§ **Dataset**:
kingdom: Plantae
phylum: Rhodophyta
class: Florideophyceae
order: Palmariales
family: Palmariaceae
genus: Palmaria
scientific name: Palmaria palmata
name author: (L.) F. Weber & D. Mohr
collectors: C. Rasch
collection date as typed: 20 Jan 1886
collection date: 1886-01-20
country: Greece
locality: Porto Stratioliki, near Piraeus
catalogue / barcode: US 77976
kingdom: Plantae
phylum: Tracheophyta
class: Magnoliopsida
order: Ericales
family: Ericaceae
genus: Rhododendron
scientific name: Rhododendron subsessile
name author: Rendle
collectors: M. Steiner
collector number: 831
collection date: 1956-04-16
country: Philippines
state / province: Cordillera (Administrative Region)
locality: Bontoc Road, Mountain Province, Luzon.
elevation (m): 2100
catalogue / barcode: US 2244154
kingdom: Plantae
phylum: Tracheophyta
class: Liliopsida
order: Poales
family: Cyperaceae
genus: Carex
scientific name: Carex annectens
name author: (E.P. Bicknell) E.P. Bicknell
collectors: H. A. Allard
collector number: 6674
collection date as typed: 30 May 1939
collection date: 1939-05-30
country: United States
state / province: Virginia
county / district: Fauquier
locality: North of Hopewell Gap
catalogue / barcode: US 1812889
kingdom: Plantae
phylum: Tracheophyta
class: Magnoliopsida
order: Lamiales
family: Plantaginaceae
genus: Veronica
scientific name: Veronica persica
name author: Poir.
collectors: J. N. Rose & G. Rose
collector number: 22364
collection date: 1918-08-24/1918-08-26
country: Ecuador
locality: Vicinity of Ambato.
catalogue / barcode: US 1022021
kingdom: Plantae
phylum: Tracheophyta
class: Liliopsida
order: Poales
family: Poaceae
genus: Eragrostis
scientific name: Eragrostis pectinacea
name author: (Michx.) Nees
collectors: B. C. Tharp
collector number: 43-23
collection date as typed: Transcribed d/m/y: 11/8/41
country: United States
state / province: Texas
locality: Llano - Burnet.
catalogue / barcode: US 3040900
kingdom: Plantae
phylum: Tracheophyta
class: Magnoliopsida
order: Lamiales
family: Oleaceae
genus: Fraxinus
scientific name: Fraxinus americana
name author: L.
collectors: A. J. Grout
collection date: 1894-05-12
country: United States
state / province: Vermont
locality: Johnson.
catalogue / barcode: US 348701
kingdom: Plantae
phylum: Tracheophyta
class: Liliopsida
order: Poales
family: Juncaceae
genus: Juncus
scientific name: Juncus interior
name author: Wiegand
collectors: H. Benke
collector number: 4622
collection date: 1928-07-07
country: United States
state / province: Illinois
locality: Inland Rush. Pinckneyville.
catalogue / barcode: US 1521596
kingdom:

§ **Job**:
Please count the lines in the records above that contain the string "family", matching case exactly, and give only the number.

§ **Complete answer**:
7